Communications Earth & Environment (Aug 2024)

Widespread crab burrows enhance greenhouse gas emissions from coastal blue carbon ecosystems

  • Kai Xiao,
  • Yuchen Wu,
  • Feng Pan,
  • Yingrong Huang,
  • Hebo Peng,
  • Meiqing Lu,
  • Yan Zhang,
  • Hailong Li,
  • Yan Zheng,
  • Chunmiao Zheng,
  • Yan Liu,
  • Nengwang Chen,
  • Leilei Xiao,
  • Guangxuan Han,
  • Yasong Li,
  • Pei Xin,
  • Ruili Li,
  • Bochao Xu,
  • Faming Wang,
  • Joseph J. Tamborski,
  • Alicia M. Wilson,
  • Daniel M. Alongi,
  • Isaac R. Santos

DOI
https://doi.org/10.1038/s43247-024-01621-2
Journal volume & issue
Vol. 5, no. 1
pp. 1 – 9

Abstract

Read online

Abstract Fiddler crabs, as coastal ecosystem engineers, play a crucial role in enhancing biodiversity and accelerating the flow of material and energy. Here we show how widespread crab burrows modify the carbon sequestration capacity of different habitats across a large climatic gradient. The process of crab burrowing results in the reallocation of sediment organic carbon and humus. Crab burrows can increase more greenhouse gases emissions compared to the sediment matrix (CO2: by 17–30%; CH4: by 49–141%).
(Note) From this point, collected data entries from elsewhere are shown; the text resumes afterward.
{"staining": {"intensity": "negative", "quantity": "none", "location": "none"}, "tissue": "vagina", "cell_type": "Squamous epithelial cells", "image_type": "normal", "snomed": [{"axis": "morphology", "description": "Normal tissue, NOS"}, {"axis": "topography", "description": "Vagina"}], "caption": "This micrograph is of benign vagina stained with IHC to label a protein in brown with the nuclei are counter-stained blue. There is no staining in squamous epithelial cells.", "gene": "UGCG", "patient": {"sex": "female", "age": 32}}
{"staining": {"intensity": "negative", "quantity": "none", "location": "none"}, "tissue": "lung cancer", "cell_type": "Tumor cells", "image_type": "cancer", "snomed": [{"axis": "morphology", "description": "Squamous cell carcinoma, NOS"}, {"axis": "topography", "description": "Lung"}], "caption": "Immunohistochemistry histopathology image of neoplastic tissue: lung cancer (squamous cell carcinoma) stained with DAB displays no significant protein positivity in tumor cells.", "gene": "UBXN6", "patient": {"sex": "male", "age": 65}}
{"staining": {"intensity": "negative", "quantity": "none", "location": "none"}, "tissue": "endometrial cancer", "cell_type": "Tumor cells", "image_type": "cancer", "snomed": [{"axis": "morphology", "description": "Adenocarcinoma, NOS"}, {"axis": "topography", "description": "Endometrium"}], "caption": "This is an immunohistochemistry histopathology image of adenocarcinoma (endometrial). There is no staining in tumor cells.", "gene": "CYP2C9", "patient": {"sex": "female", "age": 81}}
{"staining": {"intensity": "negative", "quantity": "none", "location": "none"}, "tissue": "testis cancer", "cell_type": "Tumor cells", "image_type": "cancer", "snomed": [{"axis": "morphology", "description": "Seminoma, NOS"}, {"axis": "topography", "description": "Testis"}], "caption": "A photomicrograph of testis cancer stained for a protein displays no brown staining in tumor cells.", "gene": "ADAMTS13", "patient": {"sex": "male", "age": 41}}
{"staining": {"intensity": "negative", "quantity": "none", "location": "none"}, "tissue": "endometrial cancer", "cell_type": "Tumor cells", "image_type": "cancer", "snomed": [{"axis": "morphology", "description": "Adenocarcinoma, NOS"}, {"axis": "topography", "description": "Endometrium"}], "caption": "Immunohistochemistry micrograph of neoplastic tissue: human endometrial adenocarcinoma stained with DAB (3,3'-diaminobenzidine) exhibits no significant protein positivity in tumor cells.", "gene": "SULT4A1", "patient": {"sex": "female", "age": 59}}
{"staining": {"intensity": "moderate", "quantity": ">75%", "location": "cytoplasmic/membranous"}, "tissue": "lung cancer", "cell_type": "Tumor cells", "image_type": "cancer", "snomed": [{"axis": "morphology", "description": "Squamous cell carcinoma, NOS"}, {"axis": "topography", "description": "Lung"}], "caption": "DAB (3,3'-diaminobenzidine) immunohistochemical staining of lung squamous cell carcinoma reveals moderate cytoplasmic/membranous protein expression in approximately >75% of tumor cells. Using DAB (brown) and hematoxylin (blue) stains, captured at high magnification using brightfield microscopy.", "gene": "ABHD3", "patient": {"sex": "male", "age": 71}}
Straightforward calculations indicate that these increased emissions could offset 35–134% of sediment carbon burial in these two ecosystems. This research highlights the complex interactions between crab burrows, habitat type, and climate which reveal a potential lower carbon sink function of blue carbon ecosystems than previously expected without considering crab burrows.